About this task: Once you find the line with "6 assume, especially" in the entries below, return exactly every line from it through the line with "913-383-1131".

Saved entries
= = =
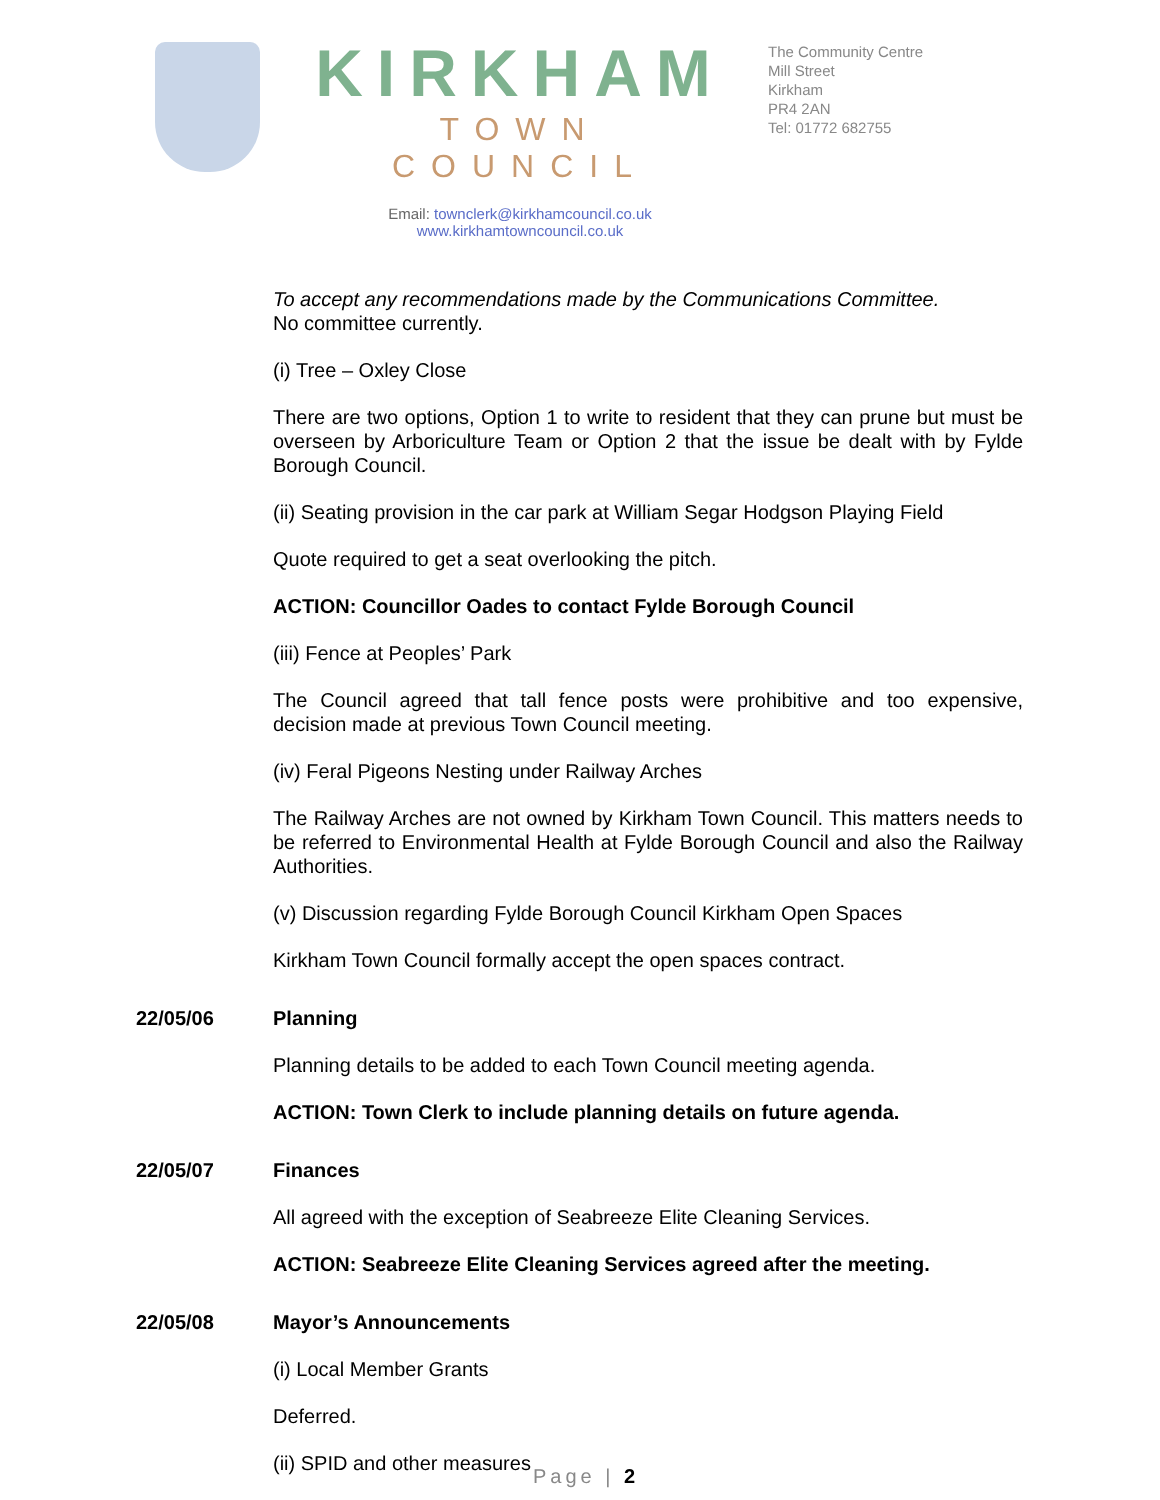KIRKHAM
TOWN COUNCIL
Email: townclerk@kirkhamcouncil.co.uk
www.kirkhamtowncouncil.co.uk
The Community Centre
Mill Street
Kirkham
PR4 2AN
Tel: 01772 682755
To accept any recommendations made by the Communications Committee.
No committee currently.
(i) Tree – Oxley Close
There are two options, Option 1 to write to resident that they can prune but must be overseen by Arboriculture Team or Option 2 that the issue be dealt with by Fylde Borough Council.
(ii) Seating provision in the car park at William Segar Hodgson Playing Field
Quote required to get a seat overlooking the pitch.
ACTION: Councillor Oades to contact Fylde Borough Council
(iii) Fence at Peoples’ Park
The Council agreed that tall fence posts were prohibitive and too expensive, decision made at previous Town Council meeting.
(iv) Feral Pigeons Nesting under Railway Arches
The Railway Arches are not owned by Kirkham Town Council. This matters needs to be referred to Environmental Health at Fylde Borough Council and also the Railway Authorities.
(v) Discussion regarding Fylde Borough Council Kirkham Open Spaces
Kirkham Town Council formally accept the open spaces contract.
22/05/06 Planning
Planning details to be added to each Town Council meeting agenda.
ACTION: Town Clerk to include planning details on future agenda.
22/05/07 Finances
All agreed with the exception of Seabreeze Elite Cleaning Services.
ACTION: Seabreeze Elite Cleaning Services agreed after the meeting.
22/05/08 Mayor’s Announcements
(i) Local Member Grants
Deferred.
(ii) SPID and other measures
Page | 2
= = =
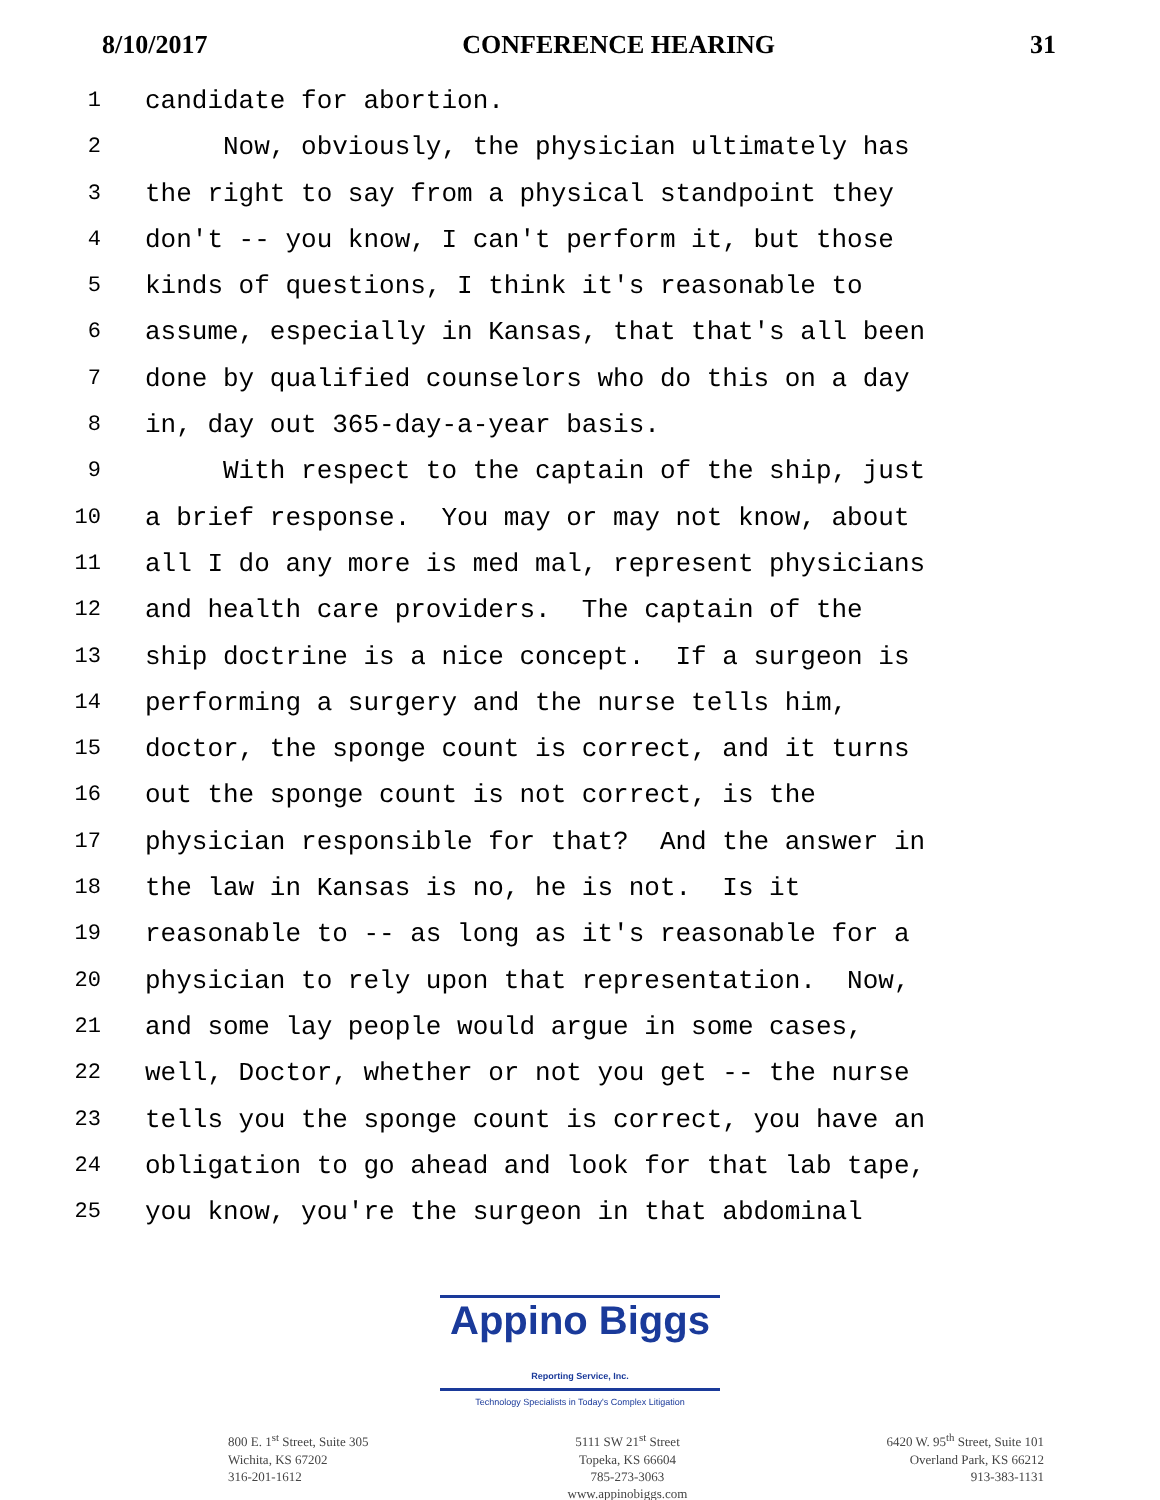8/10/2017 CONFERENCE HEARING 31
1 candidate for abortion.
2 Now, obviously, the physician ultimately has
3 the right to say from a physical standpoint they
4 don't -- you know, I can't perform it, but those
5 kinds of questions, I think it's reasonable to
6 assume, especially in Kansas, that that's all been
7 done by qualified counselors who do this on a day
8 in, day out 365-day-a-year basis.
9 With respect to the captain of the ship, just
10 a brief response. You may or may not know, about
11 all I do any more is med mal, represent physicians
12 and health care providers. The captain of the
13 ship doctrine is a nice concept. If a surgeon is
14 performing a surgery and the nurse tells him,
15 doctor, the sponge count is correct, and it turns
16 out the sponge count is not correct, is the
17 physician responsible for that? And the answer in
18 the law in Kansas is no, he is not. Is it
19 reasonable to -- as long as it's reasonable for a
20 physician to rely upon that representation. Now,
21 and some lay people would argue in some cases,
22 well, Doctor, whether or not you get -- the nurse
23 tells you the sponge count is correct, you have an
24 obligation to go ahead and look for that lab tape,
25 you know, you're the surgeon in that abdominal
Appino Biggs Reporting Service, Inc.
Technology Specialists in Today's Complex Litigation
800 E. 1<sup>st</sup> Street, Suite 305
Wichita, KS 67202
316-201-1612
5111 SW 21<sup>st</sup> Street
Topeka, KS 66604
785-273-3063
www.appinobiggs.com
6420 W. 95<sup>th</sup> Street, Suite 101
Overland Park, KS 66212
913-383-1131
= = =
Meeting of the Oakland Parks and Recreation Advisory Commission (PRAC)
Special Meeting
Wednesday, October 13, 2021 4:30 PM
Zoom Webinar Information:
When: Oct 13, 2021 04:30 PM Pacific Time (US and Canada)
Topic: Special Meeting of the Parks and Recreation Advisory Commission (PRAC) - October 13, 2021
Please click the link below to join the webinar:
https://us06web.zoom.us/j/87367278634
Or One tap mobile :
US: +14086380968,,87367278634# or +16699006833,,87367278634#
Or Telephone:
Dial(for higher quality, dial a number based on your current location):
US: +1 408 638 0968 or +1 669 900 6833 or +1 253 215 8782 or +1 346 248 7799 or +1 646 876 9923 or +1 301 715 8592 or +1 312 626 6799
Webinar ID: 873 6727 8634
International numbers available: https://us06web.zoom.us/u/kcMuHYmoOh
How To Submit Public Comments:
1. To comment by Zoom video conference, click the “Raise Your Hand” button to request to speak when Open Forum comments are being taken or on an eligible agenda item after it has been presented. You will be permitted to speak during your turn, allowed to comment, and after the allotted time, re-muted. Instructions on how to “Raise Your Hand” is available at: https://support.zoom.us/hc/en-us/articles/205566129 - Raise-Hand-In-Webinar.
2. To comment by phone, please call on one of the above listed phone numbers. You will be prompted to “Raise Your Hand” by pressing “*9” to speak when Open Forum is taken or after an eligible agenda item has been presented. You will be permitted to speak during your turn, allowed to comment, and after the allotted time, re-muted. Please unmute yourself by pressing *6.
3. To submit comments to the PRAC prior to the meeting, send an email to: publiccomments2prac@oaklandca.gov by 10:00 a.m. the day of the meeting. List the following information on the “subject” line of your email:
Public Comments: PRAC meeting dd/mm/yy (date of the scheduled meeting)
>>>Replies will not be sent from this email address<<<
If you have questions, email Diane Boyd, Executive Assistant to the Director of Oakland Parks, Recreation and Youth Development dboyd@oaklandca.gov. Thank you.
= = =
Finished task:
6 assume, especially in Kansas, that that's all been
7 done by qualified counselors who do this on a day
8 in, day out 365-day-a-year basis.
9 With respect to the captain of the ship, just
10 a brief response. You may or may not know, about
11 all I do any more is med mal, represent physicians
12 and health care providers. The captain of the
13 ship doctrine is a nice concept. If a surgeon is
14 performing a surgery and the nurse tells him,
15 doctor, the sponge count is correct, and it turns
16 out the sponge count is not correct, is the
17 physician responsible for that? And the answer in
18 the law in Kansas is no, he is not. Is it
19 reasonable to -- as long as it's reasonable for a
20 physician to rely upon that representation. Now,
21 and some lay people would argue in some cases,
22 well, Doctor, whether or not you get -- the nurse
23 tells you the sponge count is correct, you have an
24 obligation to go ahead and look for that lab tape,
25 you know, you're the surgeon in that abdominal
Appino Biggs Reporting Service, Inc.
Technology Specialists in Today's Complex Litigation
800 E. 1<sup>st</sup> Street, Suite 305
Wichita, KS 67202
316-201-1612
5111 SW 21<sup>st</sup> Street
Topeka, KS 66604
785-273-3063
www.appinobiggs.com
6420 W. 95<sup>th</sup> Street, Suite 101
Overland Park, KS 66212
913-383-1131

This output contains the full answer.